While that’s not the most scientific analysis of Bonds’ extraordinary abilities at such a late stage in his career, there certainly is enough other indication, including the continuing investigation into the San Francisco Bay area steroid scandal and the confession by other onetime MLB stars that they have been involved in chemical enhancement. There are those who would make the allegations into a racial attack. But those arguments are just silly given the fact that Henry Aaron, the man Bonds and his prodigious bat replaces in the record books, is also African American and a certified sports hero everywhere the game is played.

Dithering moguls

The anomaly here is that MLB and its owner/commissioner Bud Selig would not react to the throngs of dissenting fans who boo Bonds everywhere he plays outside his own stadium. Instead the dithering moguls who run the game, protected by an outrageous antitrust exemption dating to the 1920s, merely cluck their tongues and come up with lame anti-drug programs as appeasement while assiduously guarding the big time gates they believe are derived from all that home run hitting in smaller parks with juiced up balls as well as players.

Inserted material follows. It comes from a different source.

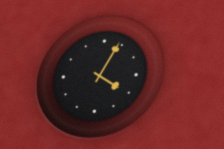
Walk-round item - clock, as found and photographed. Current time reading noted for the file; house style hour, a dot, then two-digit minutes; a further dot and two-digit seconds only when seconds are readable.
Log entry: 4.04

If those who still run the game and promote the myth of “America’s pastime” had any integrity, they would set aside any Bonds record until the air is cleared. Perhaps Bonds to prove his own claimed innocence with record in hand should announce he is suspending playing until his name and reputation are restored. Neither of these will occur, of course. Bonds, who still faces possible perjury charges stemming from a grand jury investigation, will be dutifully installed in the holy book of records to which every player aspires -- asterisk-free probably.

What if?

One can only wonder how all this would have been handled had the commissioner not been one of the owners or had Bart Giamatti, the former Yale University president who went after Pete Rose and vowed to clean up the game, not died early in his tenure as commissioner. Judging from Giamatti’s reactions, he would have had a different view toward those who gain their fame and fortune from the use of illegal substances. But then since 1919 gambling has been the only indiscretion with which baseball has been concerned and Rose still is paying for it, excluded from Valhalla at Cooperstown, N. Y.

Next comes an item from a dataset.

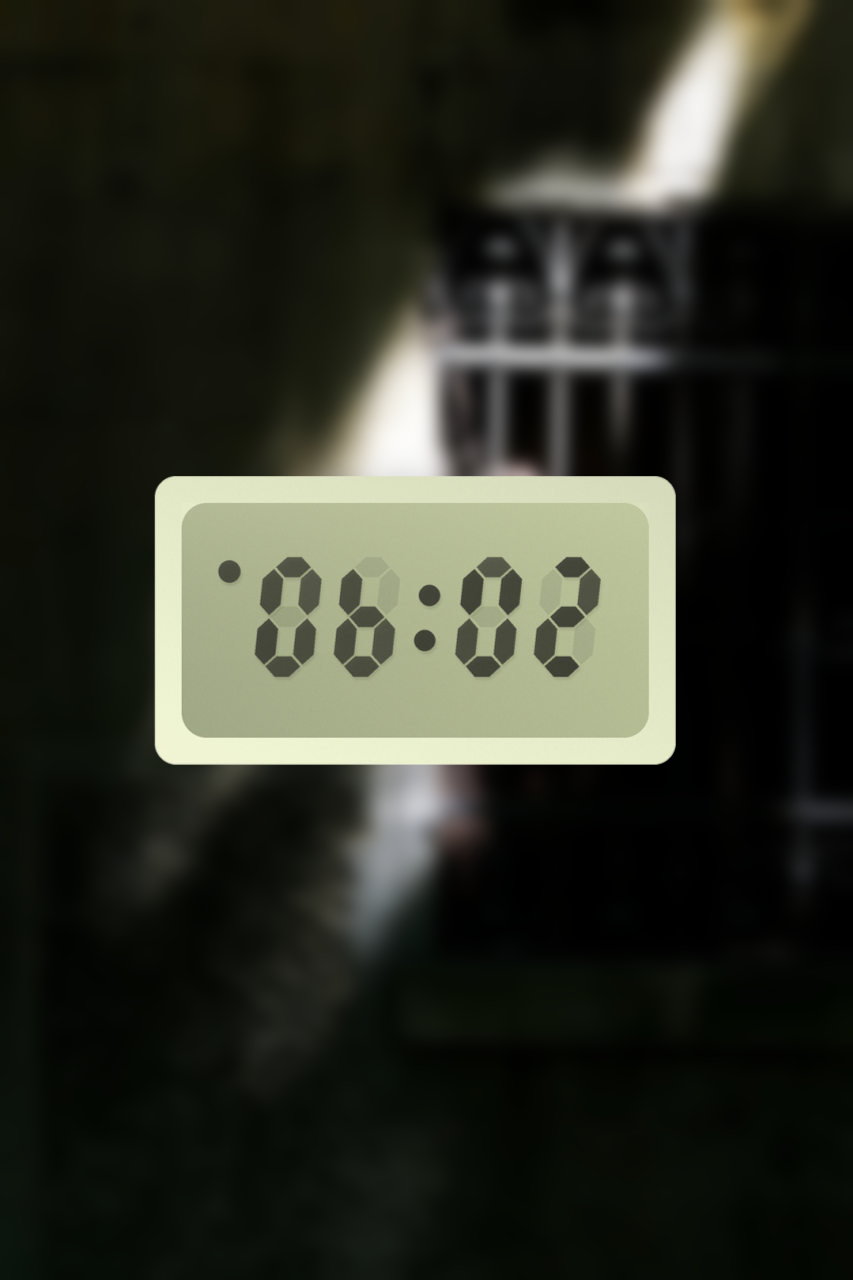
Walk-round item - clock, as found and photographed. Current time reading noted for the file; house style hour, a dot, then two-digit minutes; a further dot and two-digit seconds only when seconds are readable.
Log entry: 6.02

Only MLB has dodged serious attention to what other professional sports from bicycle racing to football have taken as a threat to the integrity of their franchises. Instead greedy owners have helped create the robots they now install alongside Aaron, Babe Ruth, Jackie Robinson, Joe DiMaggio, Ted Williams and others who made the game glorious. Next step for Bonds? Obviously the Hall of Fame or should that be “Shame.”

X Dan K. Thomasson is former editor of the Scripps Howard News Service.